Work required: Starting at the line that contains "Gates PowerGrip® Zahnriemen" and ending at the final line of the entries below, write out each line exactly as it appears, but omit the pictures.

Data supplied:
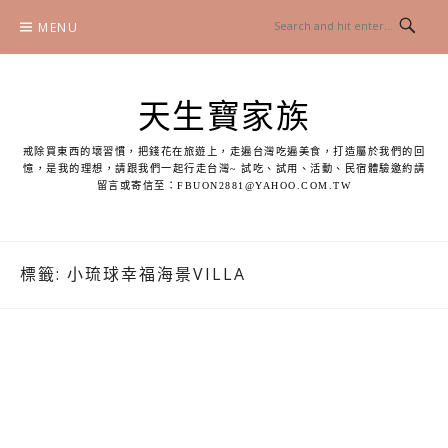
Skip
MENU
to
content
天生寶家族
戒除買東西的壞習慣，把錢花在旅遊上，走遍台灣吃遍美食，打造屬於我們的回
憶，是我的理想，請跟我們一起行走台灣~ 試吃、試用、活動、民宿體驗邀約請
留言或寄信至：
FBUON2881@YAHOO.COM.TW
標籤:
小琉球幸福海景VILLA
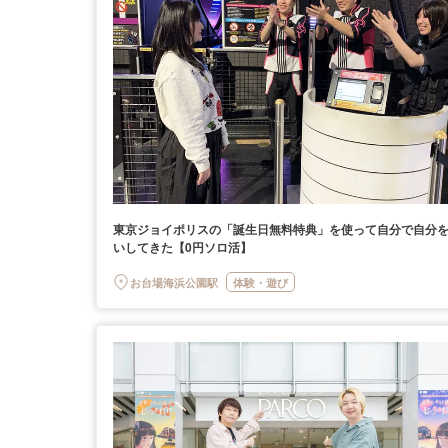
東京ジョイポリスの「誕生日無料特典」を使って自分で自分
いしてきた【0円ソロ活】
お台場海浜公園駅
体験・遊び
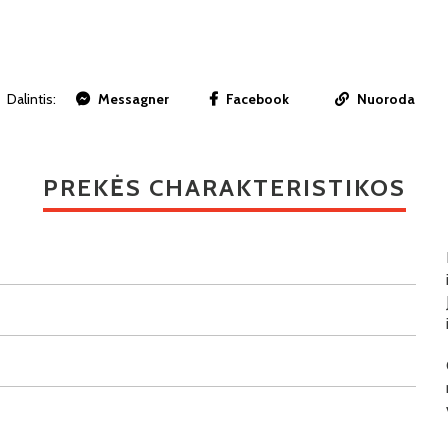
Dalintis:
Messagner
Facebook
Nuoroda
PREKĖS CHARAKTERISTIKOS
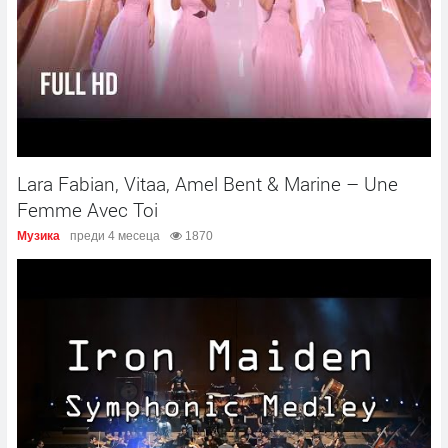
Lara Fabian, Vitaa, Amel Bent & Marine – Une
Femme Avec Toi
Музика
преди 4 месеца
1870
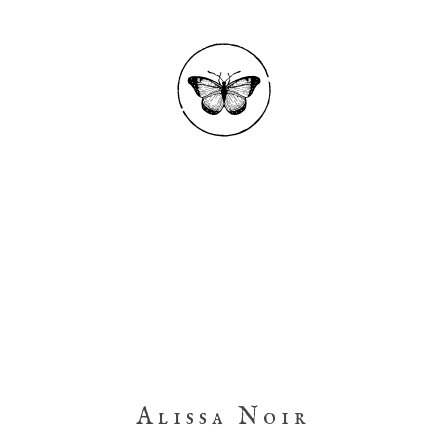
Alissa Noir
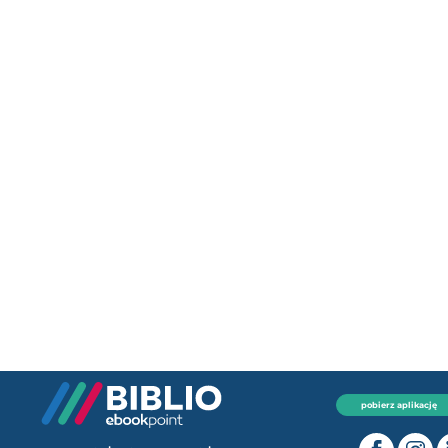
pobierz aplikację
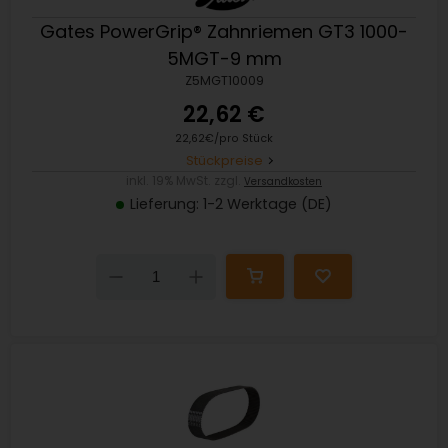
Gates PowerGrip® Zahnriemen GT3 1000-
5MGT-9 mm
Z5MGT10009
22,62 €
22,62€/pro Stück
Stückpreise
inkl. 19% MwSt. zzgl.
Versandkosten
Lieferung: 1-2 Werktage (DE)
Down
Up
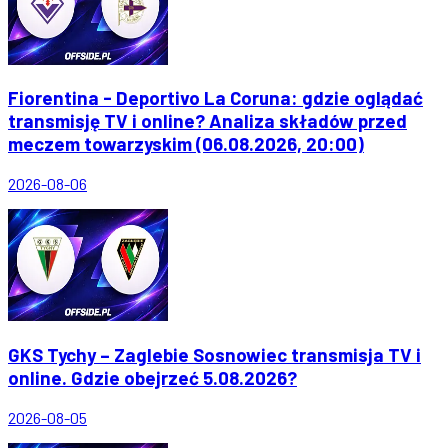
Fiorentina - Deportivo La Coruna: gdzie oglądać
transmisję TV i online? Analiza składów przed
meczem towarzyskim (06.08.2026, 20:00)
2026-08-06
GKS Tychy – Zaglebie Sosnowiec transmisja TV i
online. Gdzie obejrzeć 5.08.2026?
2026-08-05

Solution for this problem:
Gates PowerGrip® Zahnriemen GT3 1000-
5MGT-9 mm
Z5MGT10009
22,62 €
22,62€/pro Stück
Stückpreise
inkl. 19% MwSt. zzgl.
Versandkosten
Lieferung: 1-2 Werktage (DE)
Down
Up
Fiorentina - Deportivo La Coruna: gdzie oglądać
transmisję TV i online? Analiza składów przed
meczem towarzyskim (06.08.2026, 20:00)
2026-08-06
GKS Tychy – Zaglebie Sosnowiec transmisja TV i
online. Gdzie obejrzeć 5.08.2026?
2026-08-05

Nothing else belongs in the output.